### Plain-text engineering files
[Start of Attachment]

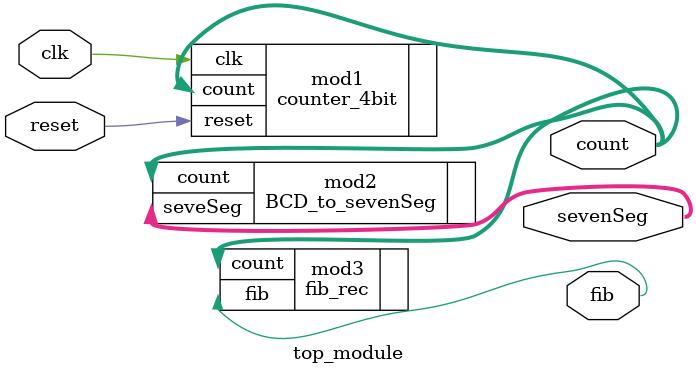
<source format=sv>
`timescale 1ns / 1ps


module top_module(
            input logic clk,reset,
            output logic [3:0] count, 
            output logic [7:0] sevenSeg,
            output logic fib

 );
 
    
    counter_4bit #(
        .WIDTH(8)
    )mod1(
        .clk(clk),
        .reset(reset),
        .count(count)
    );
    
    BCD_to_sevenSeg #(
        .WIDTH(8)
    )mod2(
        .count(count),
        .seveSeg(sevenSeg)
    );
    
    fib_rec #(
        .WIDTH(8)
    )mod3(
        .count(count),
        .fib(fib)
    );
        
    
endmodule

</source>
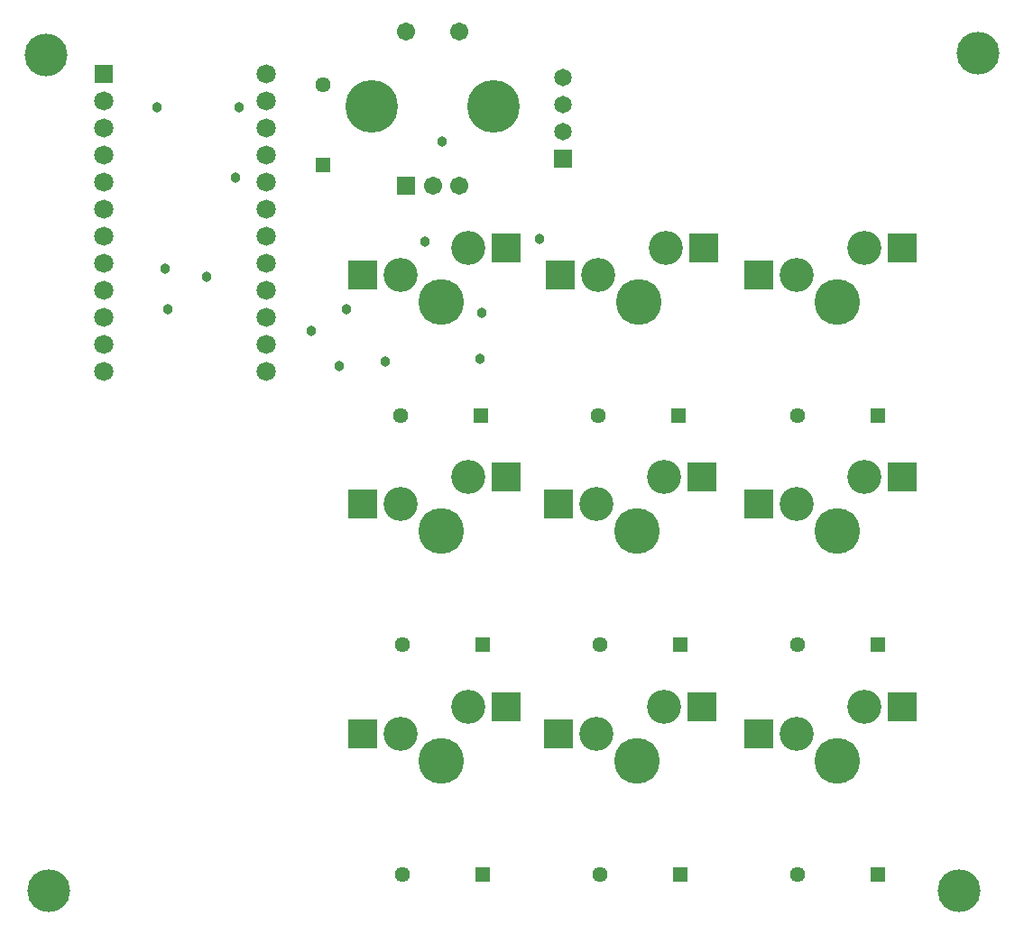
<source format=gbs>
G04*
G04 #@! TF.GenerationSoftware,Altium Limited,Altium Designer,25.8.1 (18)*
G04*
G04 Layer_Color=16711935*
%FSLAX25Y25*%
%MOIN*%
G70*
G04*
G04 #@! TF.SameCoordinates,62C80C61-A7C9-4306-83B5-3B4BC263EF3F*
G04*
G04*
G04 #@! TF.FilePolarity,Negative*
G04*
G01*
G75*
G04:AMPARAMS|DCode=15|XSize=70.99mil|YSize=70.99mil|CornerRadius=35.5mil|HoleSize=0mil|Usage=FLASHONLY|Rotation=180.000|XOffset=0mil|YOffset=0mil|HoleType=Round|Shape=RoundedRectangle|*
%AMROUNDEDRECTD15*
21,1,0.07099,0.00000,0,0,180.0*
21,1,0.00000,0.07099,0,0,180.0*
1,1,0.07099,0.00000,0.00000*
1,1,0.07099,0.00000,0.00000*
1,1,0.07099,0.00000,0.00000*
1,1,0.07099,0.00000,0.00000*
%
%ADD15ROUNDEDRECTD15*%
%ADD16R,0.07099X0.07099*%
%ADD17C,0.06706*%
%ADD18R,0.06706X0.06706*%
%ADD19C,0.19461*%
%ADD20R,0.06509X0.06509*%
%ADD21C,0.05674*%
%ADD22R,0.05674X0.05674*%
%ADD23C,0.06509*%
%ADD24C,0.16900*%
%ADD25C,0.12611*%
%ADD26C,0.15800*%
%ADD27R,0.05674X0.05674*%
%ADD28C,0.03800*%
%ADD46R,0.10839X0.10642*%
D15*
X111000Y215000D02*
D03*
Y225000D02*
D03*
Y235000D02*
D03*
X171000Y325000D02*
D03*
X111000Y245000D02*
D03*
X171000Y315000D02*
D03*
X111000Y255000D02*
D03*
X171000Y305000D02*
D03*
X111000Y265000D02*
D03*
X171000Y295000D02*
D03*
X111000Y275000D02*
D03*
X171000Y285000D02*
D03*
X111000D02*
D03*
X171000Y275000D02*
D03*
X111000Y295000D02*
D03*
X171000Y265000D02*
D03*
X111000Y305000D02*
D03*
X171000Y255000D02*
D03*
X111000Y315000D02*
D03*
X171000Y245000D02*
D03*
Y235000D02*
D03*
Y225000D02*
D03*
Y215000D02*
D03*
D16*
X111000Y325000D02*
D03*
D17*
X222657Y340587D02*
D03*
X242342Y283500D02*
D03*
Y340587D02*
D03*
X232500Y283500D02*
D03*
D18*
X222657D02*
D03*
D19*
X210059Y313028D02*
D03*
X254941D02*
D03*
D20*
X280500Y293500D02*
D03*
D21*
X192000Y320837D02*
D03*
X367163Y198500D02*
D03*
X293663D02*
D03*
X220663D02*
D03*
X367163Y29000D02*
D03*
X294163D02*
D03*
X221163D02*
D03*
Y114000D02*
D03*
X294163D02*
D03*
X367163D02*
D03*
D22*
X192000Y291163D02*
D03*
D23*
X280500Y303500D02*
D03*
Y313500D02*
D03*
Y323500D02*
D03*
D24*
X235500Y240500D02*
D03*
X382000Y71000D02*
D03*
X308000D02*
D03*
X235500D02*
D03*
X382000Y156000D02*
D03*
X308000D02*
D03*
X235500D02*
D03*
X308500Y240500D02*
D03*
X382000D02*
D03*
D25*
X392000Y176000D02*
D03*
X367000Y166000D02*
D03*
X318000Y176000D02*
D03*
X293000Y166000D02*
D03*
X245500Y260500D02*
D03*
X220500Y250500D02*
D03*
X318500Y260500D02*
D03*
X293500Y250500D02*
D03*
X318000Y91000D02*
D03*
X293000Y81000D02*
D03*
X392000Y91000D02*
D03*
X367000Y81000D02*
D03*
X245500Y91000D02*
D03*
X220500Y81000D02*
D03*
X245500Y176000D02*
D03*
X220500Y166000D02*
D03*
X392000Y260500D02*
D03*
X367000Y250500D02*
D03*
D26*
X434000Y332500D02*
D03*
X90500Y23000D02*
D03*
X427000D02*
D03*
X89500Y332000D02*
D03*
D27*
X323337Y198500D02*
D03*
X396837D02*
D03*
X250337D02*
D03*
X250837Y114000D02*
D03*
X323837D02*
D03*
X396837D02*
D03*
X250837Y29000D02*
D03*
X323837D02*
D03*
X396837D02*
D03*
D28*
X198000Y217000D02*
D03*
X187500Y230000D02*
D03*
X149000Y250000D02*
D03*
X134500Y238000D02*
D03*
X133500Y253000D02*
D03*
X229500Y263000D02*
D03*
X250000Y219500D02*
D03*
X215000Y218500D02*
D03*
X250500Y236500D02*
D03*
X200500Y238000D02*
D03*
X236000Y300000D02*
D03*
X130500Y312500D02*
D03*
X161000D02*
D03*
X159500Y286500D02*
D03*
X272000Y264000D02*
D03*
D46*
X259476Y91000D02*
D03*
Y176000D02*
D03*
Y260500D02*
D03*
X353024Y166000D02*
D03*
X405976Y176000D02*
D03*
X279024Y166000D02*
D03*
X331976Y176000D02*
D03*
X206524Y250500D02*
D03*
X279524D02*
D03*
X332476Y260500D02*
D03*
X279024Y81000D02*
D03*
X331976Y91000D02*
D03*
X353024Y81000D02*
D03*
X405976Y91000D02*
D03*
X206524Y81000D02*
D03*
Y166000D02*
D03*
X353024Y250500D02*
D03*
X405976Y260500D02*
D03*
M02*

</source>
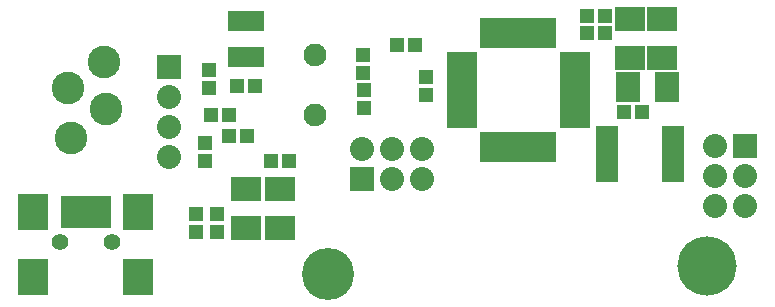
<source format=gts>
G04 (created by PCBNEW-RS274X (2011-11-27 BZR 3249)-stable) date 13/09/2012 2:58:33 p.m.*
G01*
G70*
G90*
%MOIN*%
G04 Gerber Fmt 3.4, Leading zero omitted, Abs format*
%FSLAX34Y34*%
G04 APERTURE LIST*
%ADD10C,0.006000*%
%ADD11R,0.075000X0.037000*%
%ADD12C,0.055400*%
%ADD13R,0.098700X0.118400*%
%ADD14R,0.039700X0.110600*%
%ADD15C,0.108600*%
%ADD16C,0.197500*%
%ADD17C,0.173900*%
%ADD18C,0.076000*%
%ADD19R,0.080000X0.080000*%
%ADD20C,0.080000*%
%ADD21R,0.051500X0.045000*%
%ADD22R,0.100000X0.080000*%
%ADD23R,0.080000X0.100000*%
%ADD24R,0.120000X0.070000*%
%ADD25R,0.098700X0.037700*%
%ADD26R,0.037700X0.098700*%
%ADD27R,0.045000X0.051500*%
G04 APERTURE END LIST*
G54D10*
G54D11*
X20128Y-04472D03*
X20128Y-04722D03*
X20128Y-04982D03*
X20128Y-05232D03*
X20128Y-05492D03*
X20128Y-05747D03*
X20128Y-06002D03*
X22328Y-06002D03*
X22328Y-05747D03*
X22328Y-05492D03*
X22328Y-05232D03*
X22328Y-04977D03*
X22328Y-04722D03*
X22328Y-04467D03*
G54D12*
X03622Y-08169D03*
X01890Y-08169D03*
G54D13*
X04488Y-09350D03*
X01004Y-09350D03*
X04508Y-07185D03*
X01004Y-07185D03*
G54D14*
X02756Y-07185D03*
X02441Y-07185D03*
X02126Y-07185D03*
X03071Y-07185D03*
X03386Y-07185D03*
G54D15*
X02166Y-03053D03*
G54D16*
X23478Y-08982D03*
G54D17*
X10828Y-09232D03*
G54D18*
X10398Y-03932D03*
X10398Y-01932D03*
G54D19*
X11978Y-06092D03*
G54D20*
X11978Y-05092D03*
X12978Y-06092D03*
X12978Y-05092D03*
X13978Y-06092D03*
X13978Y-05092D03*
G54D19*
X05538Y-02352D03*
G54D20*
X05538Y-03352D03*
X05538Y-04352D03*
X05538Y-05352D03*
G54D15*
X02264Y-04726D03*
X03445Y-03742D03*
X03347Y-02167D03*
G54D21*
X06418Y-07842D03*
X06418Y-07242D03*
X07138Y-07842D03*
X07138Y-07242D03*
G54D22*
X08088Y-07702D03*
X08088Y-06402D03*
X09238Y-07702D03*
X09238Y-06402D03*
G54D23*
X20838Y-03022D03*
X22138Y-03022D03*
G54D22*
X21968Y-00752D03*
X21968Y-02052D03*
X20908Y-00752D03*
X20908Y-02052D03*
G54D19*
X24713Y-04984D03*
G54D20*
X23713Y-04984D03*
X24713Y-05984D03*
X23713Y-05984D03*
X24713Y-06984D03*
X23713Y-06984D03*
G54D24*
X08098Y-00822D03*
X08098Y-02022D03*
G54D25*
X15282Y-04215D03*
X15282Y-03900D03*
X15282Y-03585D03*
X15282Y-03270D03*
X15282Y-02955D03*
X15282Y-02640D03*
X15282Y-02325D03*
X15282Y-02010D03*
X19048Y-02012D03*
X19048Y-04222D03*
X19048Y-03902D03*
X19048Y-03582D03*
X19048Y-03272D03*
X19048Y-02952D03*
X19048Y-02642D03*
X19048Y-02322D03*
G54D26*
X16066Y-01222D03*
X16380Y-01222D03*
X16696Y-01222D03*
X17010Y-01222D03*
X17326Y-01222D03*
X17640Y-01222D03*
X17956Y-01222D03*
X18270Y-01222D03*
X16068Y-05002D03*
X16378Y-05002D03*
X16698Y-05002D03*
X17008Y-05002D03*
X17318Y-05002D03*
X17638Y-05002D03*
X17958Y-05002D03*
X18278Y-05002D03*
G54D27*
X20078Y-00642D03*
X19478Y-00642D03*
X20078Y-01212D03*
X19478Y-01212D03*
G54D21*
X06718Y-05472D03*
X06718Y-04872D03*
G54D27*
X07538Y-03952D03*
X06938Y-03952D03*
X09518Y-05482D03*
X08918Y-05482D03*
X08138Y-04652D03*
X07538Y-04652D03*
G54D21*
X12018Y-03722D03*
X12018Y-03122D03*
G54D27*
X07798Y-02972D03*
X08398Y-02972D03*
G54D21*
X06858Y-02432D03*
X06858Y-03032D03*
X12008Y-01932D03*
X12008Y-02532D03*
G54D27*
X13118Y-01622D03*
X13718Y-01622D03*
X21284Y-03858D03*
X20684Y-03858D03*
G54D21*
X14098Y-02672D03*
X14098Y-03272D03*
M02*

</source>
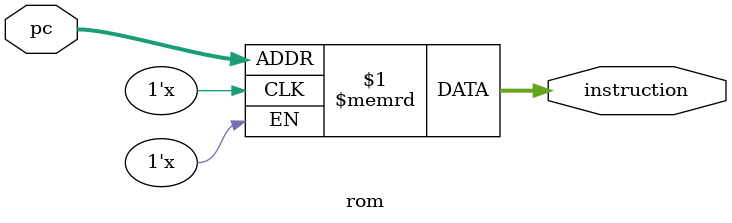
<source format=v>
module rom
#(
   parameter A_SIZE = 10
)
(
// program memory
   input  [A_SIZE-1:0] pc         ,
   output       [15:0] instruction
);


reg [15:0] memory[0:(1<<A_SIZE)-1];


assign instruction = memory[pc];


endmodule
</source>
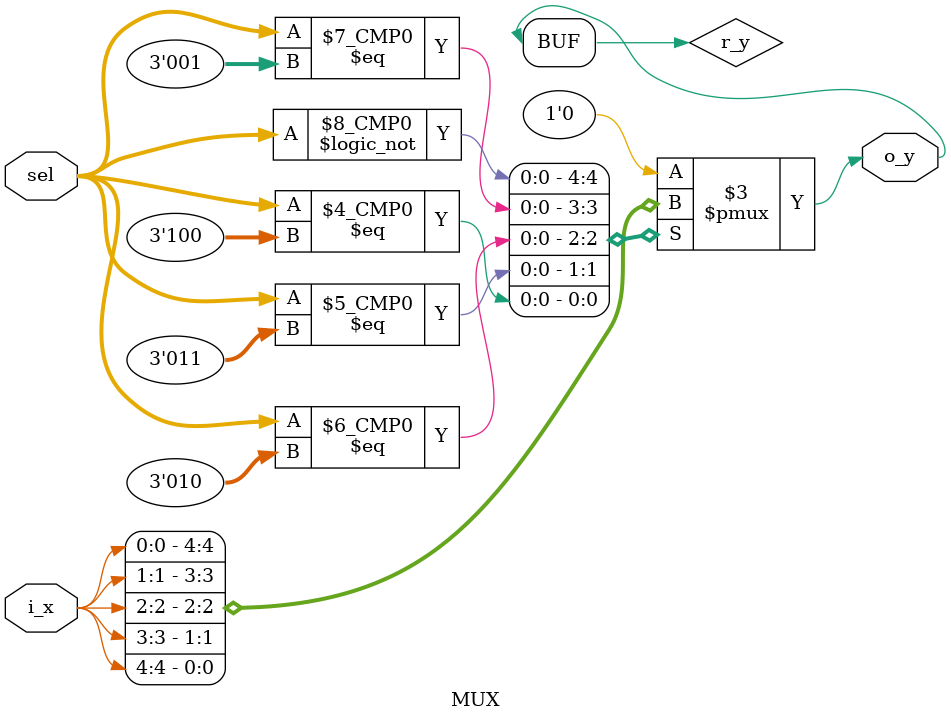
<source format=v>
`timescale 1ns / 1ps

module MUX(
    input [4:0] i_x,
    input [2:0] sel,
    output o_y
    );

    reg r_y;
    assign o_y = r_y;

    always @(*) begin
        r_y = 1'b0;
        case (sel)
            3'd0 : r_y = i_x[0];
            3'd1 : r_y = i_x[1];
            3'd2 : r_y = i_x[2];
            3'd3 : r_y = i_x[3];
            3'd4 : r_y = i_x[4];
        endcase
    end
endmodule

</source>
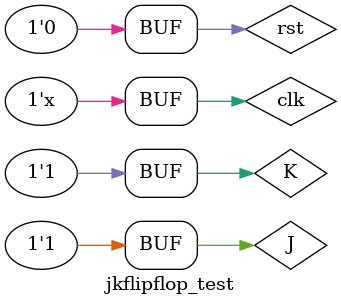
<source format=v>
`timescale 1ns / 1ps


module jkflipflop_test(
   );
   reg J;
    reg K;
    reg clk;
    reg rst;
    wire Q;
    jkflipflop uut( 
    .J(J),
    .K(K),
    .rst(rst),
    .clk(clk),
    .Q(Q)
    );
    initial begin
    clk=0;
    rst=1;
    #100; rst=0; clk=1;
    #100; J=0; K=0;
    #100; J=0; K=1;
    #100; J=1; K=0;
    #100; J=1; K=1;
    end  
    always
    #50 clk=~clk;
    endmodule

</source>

[End of Attachment]

### WRITTEN TASK
When you reach the line holding "X22328Y-05492D03*" in the records above, begin reproducing exactly, stop after the line holding "X08088Y-07702D03*", and output nothing else.

### OUTPUT BELOW
X22328Y-05492D03*
X22328Y-05232D03*
X22328Y-04977D03*
X22328Y-04722D03*
X22328Y-04467D03*
G54D12*
X03622Y-08169D03*
X01890Y-08169D03*
G54D13*
X04488Y-09350D03*
X01004Y-09350D03*
X04508Y-07185D03*
X01004Y-07185D03*
G54D14*
X02756Y-07185D03*
X02441Y-07185D03*
X02126Y-07185D03*
X03071Y-07185D03*
X03386Y-07185D03*
G54D15*
X02166Y-03053D03*
G54D16*
X23478Y-08982D03*
G54D17*
X10828Y-09232D03*
G54D18*
X10398Y-03932D03*
X10398Y-01932D03*
G54D19*
X11978Y-06092D03*
G54D20*
X11978Y-05092D03*
X12978Y-06092D03*
X12978Y-05092D03*
X13978Y-06092D03*
X13978Y-05092D03*
G54D19*
X05538Y-02352D03*
G54D20*
X05538Y-03352D03*
X05538Y-04352D03*
X05538Y-05352D03*
G54D15*
X02264Y-04726D03*
X03445Y-03742D03*
X03347Y-02167D03*
G54D21*
X06418Y-07842D03*
X06418Y-07242D03*
X07138Y-07842D03*
X07138Y-07242D03*
G54D22*
X08088Y-07702D03*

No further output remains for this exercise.